Dataset content:
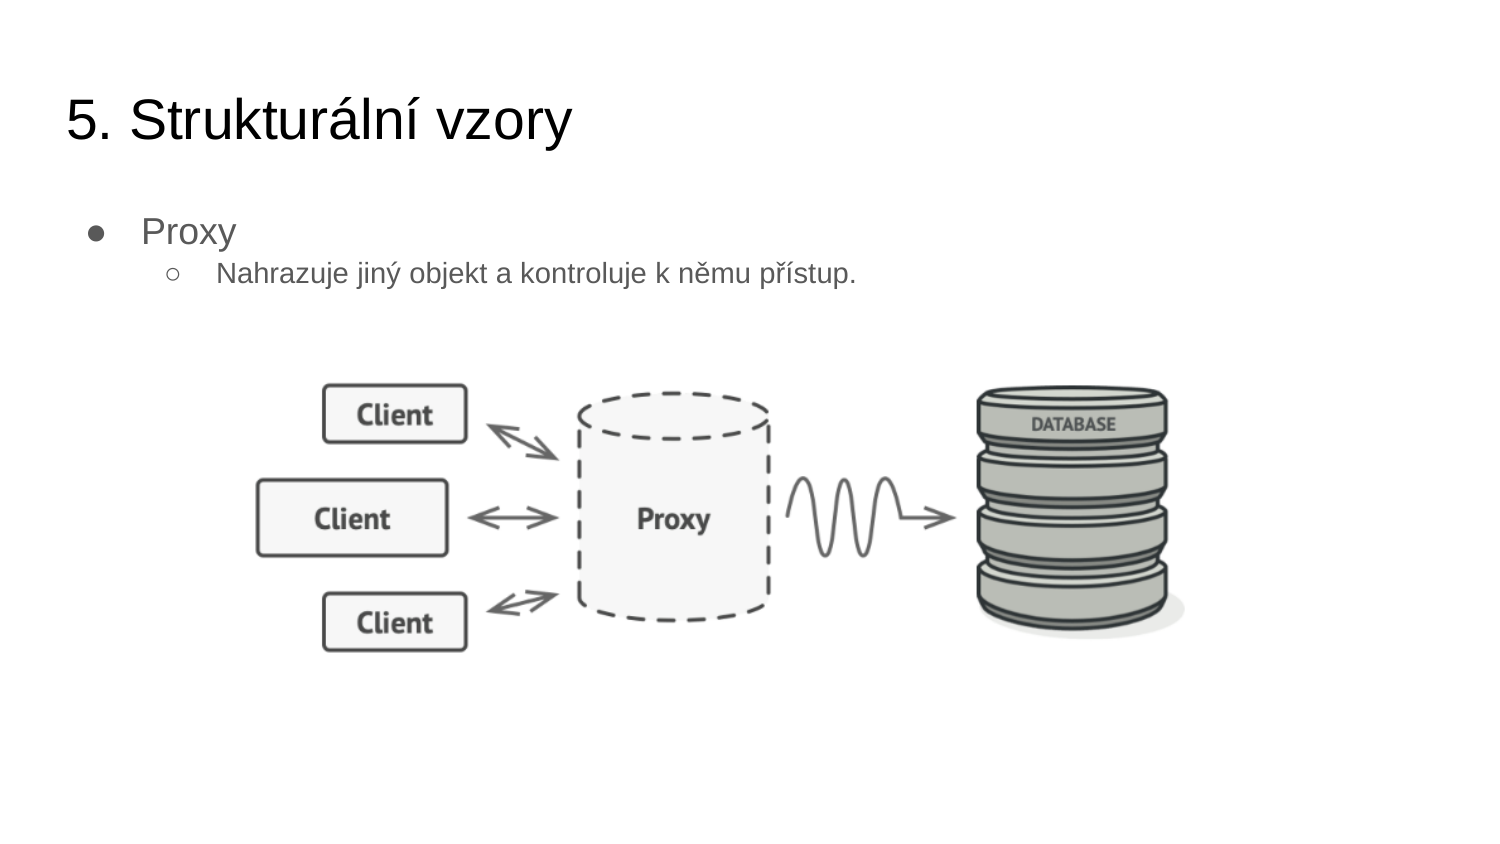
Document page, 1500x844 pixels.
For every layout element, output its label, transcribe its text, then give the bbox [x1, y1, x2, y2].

picture [244, 354, 1200, 673]
list Proxy Nahrazuje jiný objekt a kontroluje k němu přístup. [51, 189, 1449, 750]
title 5. Strukturální vzory [51, 72, 1449, 167]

Directive: Reproduce these lines in full, substituting "page region" for "layout element" and leaving everything else unchanged. Omit the picture from your answer.

Solution to this problem:
Document page, 1500x844 pixels.
For every page region, output its label, transcribe its text, then give the bbox [x1, y1, x2, y2].

picture [244, 354, 1200, 673]
list Proxy Nahrazuje jiný objekt a kontroluje k němu přístup. [51, 189, 1449, 750]
title 5. Strukturální vzory [51, 72, 1449, 167]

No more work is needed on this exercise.